Having concluded that Norwood failed to present substantial evidence in support of his breach of contract claim, we also hold that he failed to present substantial evidence in support of his claims that the defendants fraudulently misrepresented that he was not due a commission on the sale of the LGCC, that the defendants fraudulently suppressed that he was due a sales commission, that the defendants tortiously interfered with his exclusive listing agreement, and that the defendants wrongfully conspired to deprive him of his right to a sales commission under the listing agreement. Those claims are all dependent upon the viability of Norwood's breach of contract claim, and, because we have concluded that the trial court erred in denying the defendants' motions for a pre-verdict JML and for a post-verdict JML on the breach of contract claim, we must also conclude that the court erred in denying the motions for a pre-verdict JML and for a post-verdict JML on those claims as well.
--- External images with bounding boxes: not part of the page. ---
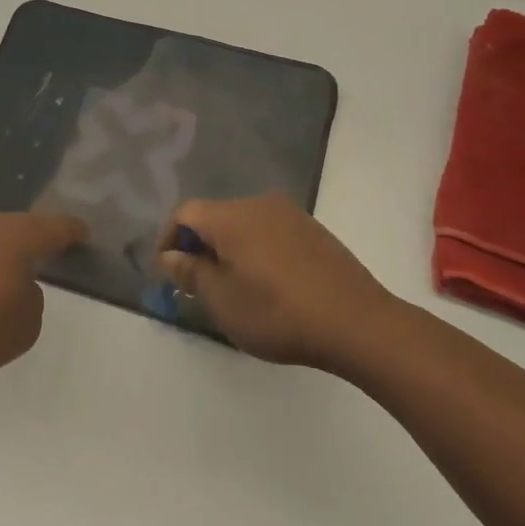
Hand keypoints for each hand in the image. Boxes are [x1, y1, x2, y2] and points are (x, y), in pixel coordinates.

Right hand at [158, 194, 395, 370]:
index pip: (185, 213)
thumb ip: (190, 273)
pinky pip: (270, 232)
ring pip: (244, 224)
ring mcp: (291, 215)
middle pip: (215, 216)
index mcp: (232, 216)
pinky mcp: (314, 231)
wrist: (357, 322)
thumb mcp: (223, 300)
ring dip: (228, 249)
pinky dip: (256, 251)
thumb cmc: (278, 313)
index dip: (168, 239)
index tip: (167, 272)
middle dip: (198, 245)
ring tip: (231, 286)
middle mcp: (259, 203)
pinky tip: (266, 284)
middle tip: (196, 284)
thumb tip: (169, 256)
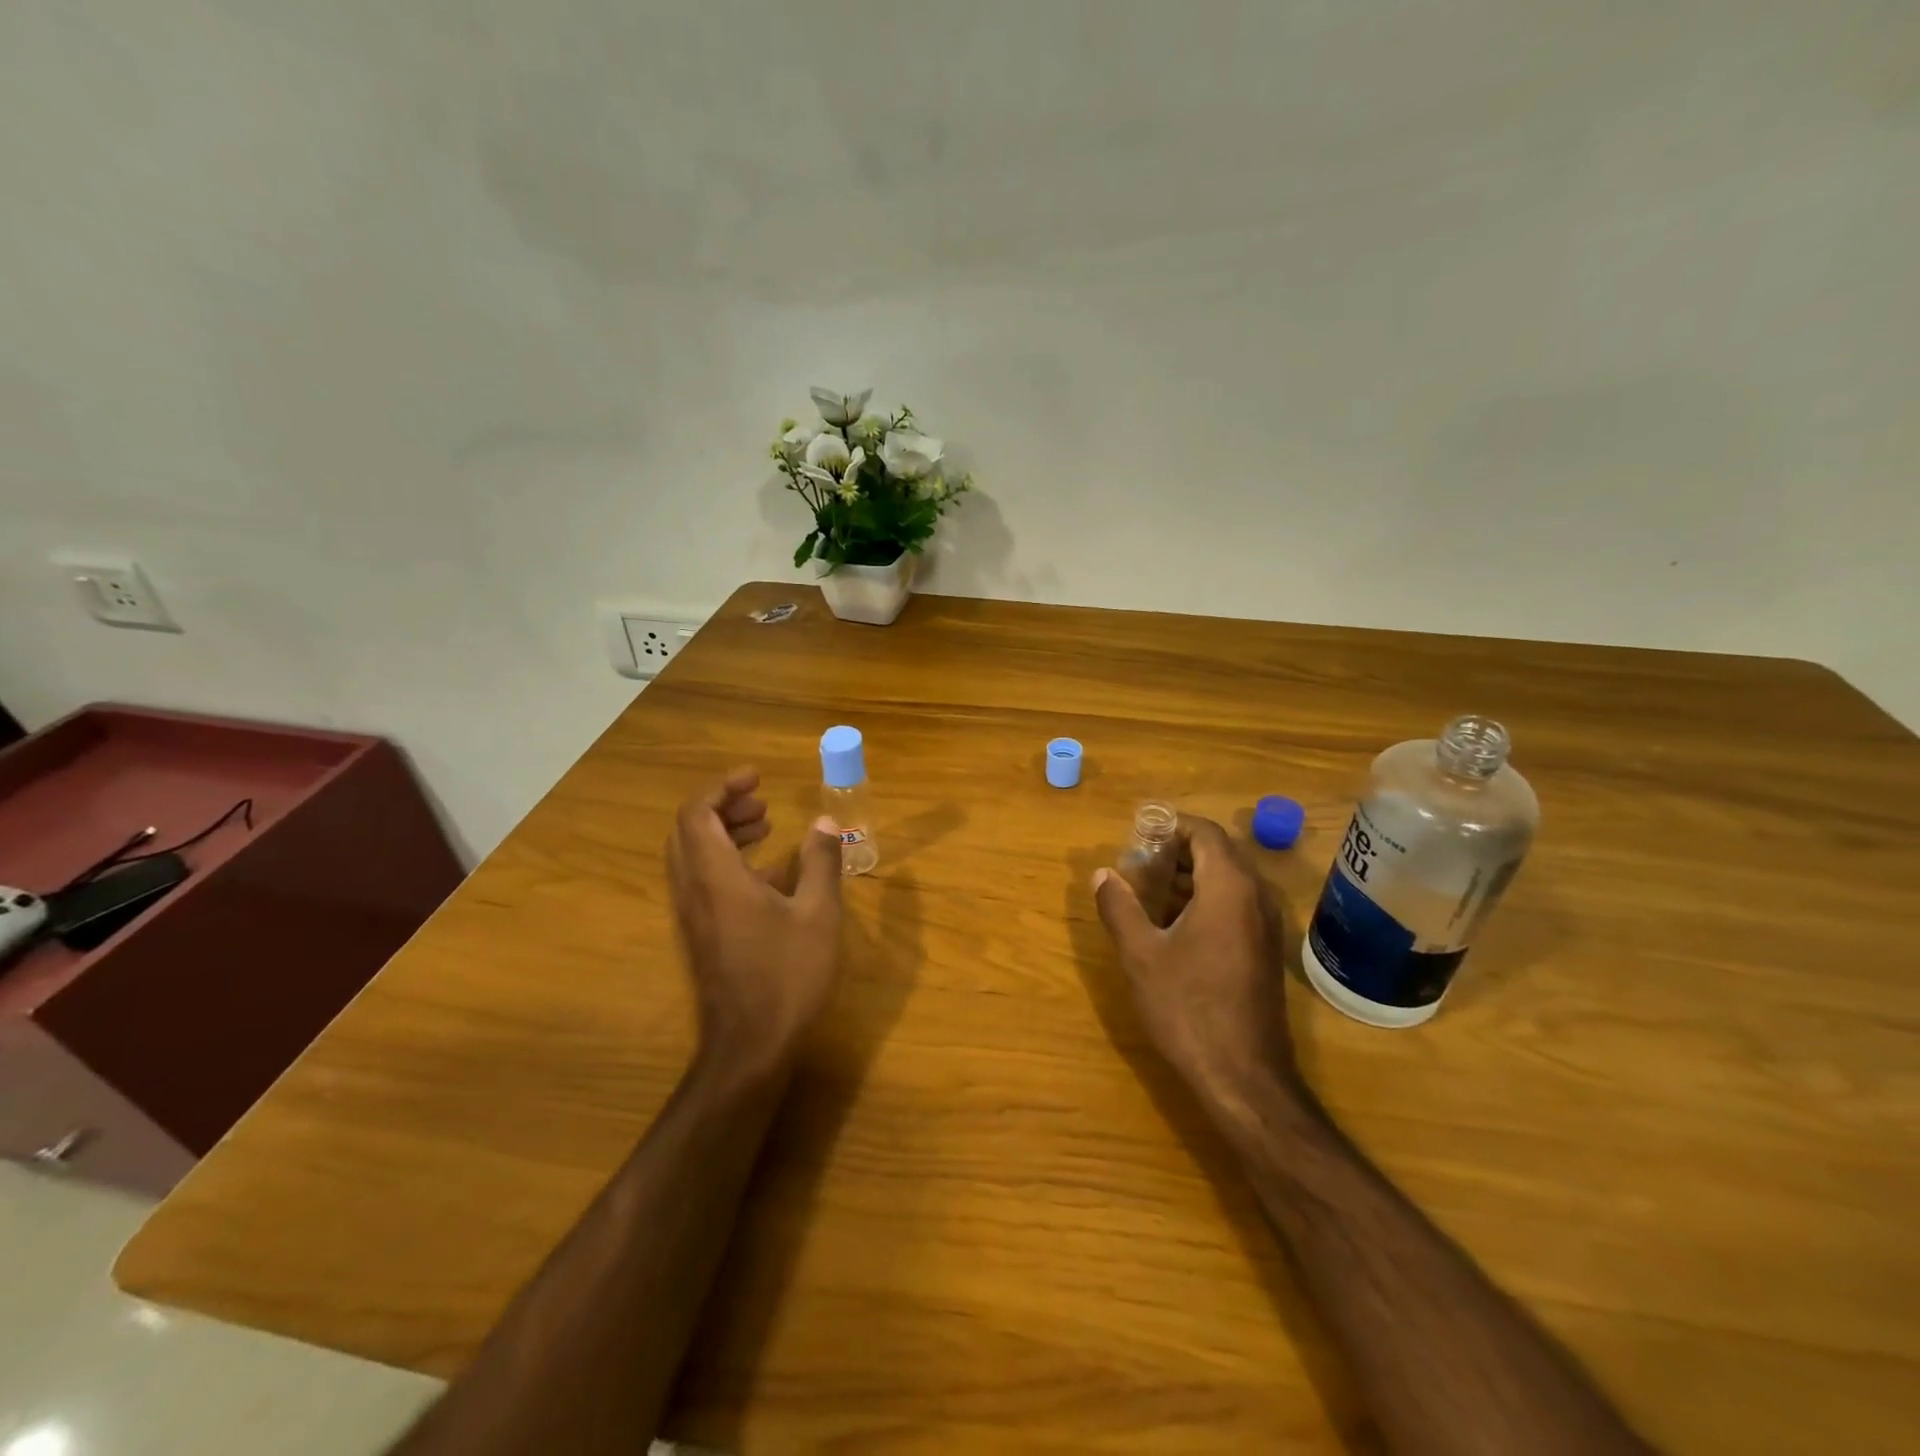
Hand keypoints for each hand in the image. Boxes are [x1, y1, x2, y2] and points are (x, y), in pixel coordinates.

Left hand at [667, 768, 844, 1075]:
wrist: (750, 1047)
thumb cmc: (787, 976)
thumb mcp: (818, 915)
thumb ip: (821, 862)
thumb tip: (825, 822)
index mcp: (716, 878)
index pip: (697, 814)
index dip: (722, 787)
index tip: (757, 778)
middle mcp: (693, 891)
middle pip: (689, 831)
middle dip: (723, 806)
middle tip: (762, 800)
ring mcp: (692, 916)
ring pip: (693, 856)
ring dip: (724, 832)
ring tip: (767, 826)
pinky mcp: (700, 935)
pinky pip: (702, 881)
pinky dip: (726, 861)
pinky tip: (770, 875)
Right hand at [1092, 814, 1296, 1105]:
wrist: (1244, 1077)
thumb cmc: (1188, 1007)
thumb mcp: (1141, 954)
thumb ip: (1119, 907)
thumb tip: (1102, 874)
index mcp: (1229, 887)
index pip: (1205, 832)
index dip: (1170, 827)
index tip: (1137, 839)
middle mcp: (1256, 897)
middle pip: (1218, 853)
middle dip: (1176, 852)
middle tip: (1137, 867)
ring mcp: (1266, 925)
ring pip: (1228, 880)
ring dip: (1189, 877)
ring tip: (1148, 895)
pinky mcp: (1266, 950)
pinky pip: (1236, 905)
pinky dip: (1205, 900)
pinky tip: (1174, 927)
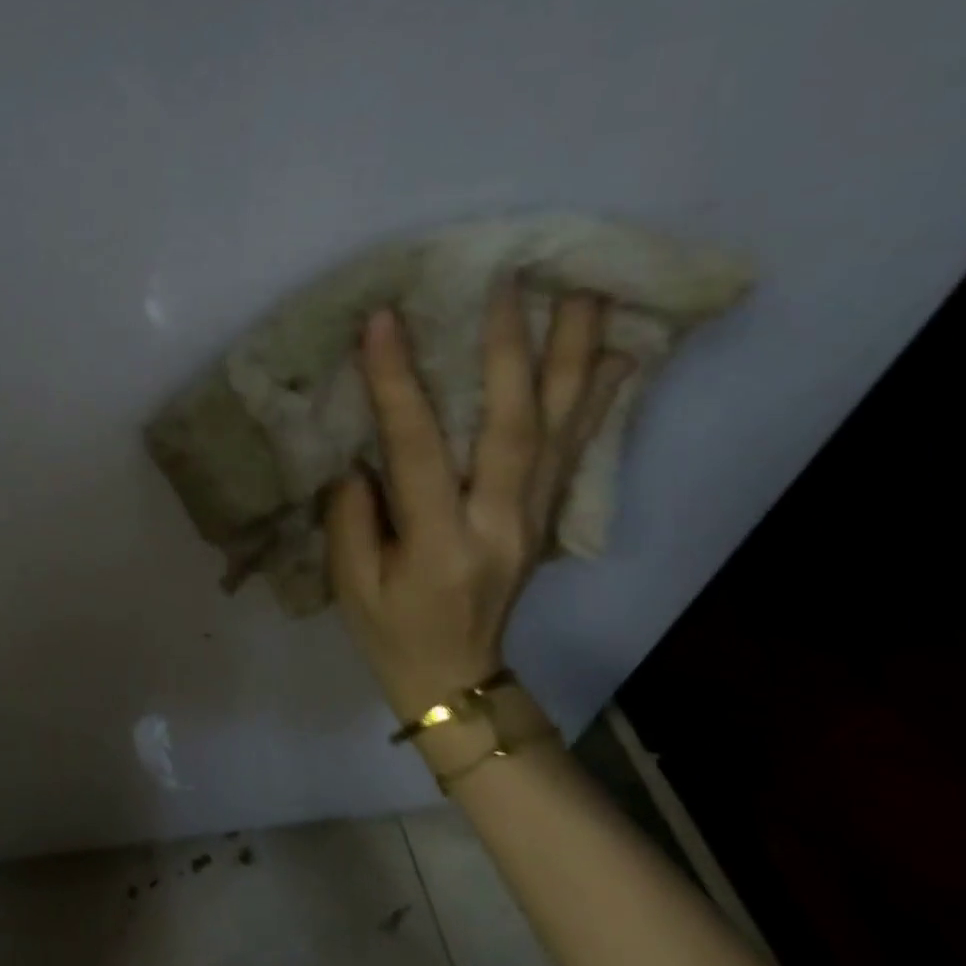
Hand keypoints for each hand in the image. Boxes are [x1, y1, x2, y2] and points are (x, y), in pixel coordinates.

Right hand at [326, 286, 631, 723]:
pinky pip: (575, 451)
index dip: (398, 383)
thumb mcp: (350, 582)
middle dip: (509, 350)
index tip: (384, 321)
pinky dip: (597, 400)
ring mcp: (533, 519)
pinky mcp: (545, 518)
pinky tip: (615, 358)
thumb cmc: (391, 631)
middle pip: (513, 426)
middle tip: (508, 284)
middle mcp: (500, 523)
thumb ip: (352, 513)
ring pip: (558, 429)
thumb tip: (366, 455)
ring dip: (571, 358)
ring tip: (583, 295)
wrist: (456, 681)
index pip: (418, 448)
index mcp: (440, 543)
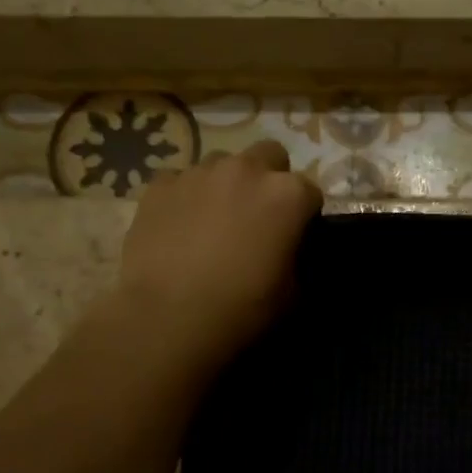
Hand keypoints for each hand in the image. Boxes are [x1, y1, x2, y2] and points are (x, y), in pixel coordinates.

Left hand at [116, 140, 321, 374]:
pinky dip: (186, 197)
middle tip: (258, 215)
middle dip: (269, 178)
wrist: (168, 317)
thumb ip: (296, 259)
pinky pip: (182, 181)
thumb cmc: (241, 308)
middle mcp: (247, 170)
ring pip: (223, 163)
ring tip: (215, 219)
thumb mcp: (292, 293)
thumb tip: (287, 252)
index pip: (310, 192)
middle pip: (270, 156)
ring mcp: (200, 172)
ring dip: (227, 184)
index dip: (305, 215)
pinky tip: (180, 226)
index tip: (295, 237)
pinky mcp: (161, 184)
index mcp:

However, we conclude that Norwood did present substantial evidence in support of his claim for a quantum meruit recovery in relation to the work he performed for Glenlakes Realty after Watkins was terminated from the position as manager. There is substantial evidence indicating that Norwood was not compensated for that work or was insufficiently compensated for it, although he did receive a residential lot from Glenlakes Realty that may be valued at $13,000 or more. See Hendrix, Mohr & Yardley, Inc. v. City of Daphne, 359 So. 2d 792, 795 (Ala. 1978) ("It is the settled law of this State that where one knowingly accepts services rendered by another, and the benefit and result thereof, the law implies a promise on the part of the one accepting ... to pay the reasonable value of [the] services rendered.") It is for the jury to determine the factual questions whether Glenlakes Realty was due to compensate Norwood for his additional work, whether Glenlakes conveyed the residential lot to Norwood as compensation for that work, and, if so, whether the conveyance of that property was sufficient compensation. Accordingly, the trial court properly denied the defendants' motions for a pre-verdict JML or a post-verdict JML as to this claim.

IV.

Having concluded that the trial court erred in denying the defendants' motions for a pre-verdict JML or a post-verdict JML as to Norwood's claims alleging breach of contract, fraudulent misrepresentation, fraudulent suppression, tortious interference with contract, and conspiracy, we reverse the trial court's judgment based on the jury's general *181 verdict. We remand this cause for a new trial on the quantum meruit claim.

REVERSED AND REMANDED.

HOOPER, C.J., and MADDOX, ALMON, HOUSTON, KENNEDY, COOK, and SEE, JJ., concur.

NOTES

[1] Effective October 1, 1995, Rule 50, Ala. R. Civ. P., was amended to rename motions for directed verdict and motions for judgment notwithstanding the verdict as motions for judgment as a matter of law ("JML"). We will use the amended terminology and, so as to facilitate differentiation between a motion made at the conclusion of the plaintiff's case or at the conclusion of the evidence, on the one hand, and a motion made after the return of a verdict, on the other hand, we will use the limiting term "pre-verdict" or "post-verdict," as appropriate.

[2] Although Norwood argues that the terms of the June 1993 letter of intent are substantially the same as those of the September 1993 purchase agreement and thus argues that it should be held that there was a sales agreement in June, an agreement to later enter into an agreement is not enforceable, Dixieland Food Stores, Inc. v. Geddert, 505 So. 2d 371 (Ala. 1987); Clanton v. Bains Oil Co., 417 So. 2d 149 (Ala.1982). Thus, the letter of intent cannot constitute a "sale" of the LGCC.